The Tuesday Noon Together Program: The program serves lunch to senior citizens in the community. The meals provide opportunities for inter-generational engagement. The program also provides information on disaster preparedness to community residents and the homeless.
Emory University Urban Health Initiative
Dental Divergence Program
This program addresses untreated dental pain and its resultant health and economic effects. It works with Grady Memorial Hospital’s Emergency Department to direct patients with oral and tooth pain to the HEALing Community Center’s dental clinic. The dental clinic is frequently a more appropriate and cost-effective alternative to the emergency room. The program displays the dental clinic’s posters in the hospital, uses patient navigators and refers patients to the clinic.
Doula Support to Pregnant Teens
A doula supports a mother before, during and shortly after childbirth.
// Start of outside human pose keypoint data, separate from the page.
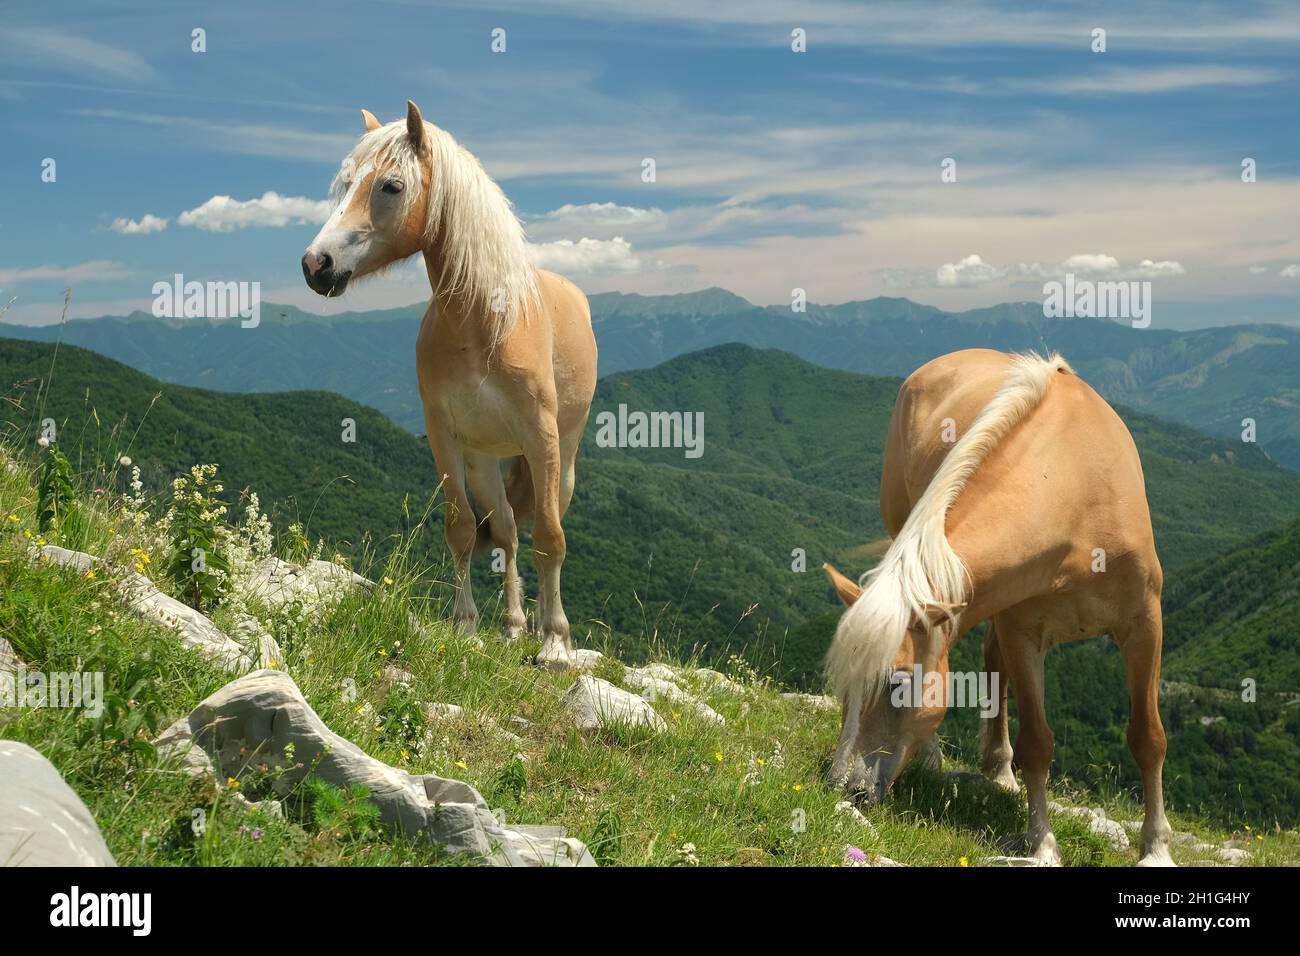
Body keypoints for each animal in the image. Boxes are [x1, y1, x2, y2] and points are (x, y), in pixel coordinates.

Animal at [301, 100, 595, 671]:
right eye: (345, 183)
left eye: (391, 186)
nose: (315, 264)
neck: (485, 322)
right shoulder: (445, 438)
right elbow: (461, 530)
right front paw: (467, 627)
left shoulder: (542, 439)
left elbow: (551, 537)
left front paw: (554, 643)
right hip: (484, 461)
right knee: (506, 531)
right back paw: (512, 626)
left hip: (563, 460)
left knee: (542, 526)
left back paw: (540, 629)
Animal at [826, 351, 1175, 868]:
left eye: (897, 683)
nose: (842, 788)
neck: (1078, 494)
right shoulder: (1022, 632)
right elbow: (1037, 744)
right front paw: (1043, 843)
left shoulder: (1144, 625)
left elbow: (1147, 738)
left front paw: (1155, 848)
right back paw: (946, 758)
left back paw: (997, 769)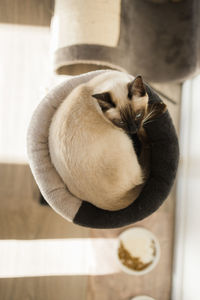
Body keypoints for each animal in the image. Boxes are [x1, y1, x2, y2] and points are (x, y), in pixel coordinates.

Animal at [48, 71, 166, 211]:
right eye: (120, 122)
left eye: (138, 115)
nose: (133, 130)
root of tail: (113, 201)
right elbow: (146, 118)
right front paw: (161, 107)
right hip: (126, 142)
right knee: (145, 156)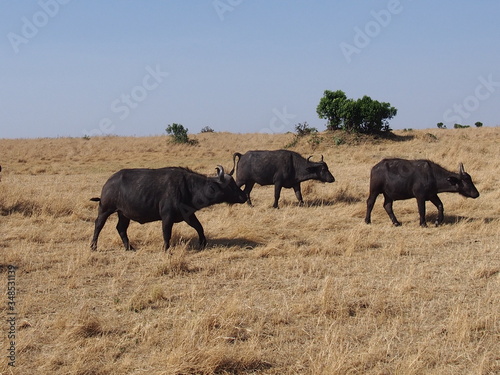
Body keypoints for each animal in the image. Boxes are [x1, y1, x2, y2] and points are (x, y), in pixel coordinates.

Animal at [91, 165, 247, 251]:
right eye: (230, 185)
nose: (244, 196)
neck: (188, 188)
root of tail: (109, 182)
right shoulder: (167, 217)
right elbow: (167, 233)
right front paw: (166, 249)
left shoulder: (188, 215)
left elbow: (199, 227)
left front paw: (202, 243)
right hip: (105, 209)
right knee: (98, 225)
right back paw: (93, 246)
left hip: (123, 214)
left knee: (121, 228)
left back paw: (129, 247)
The doula support program addresses the needs of pregnant teens at Cross Keys High School. It focuses on students who lack labor and delivery support, as well as those who want to pursue a career as a doula.
The program also: Gathers economic and patient outcome data to inform policymakers about the value of adding doulas to birthing teams.
Organizes Atlanta’s doula community.
Delivers birth spacing messages to the public.
Is designing a hospital on-call program.
Tobacco Cessation Program
This pilot project at Grady hospital, begun in 2016, provides smoking cessation classes to patients and employees. It aims to identify the barriers to assessing smoking status at each patient encounter.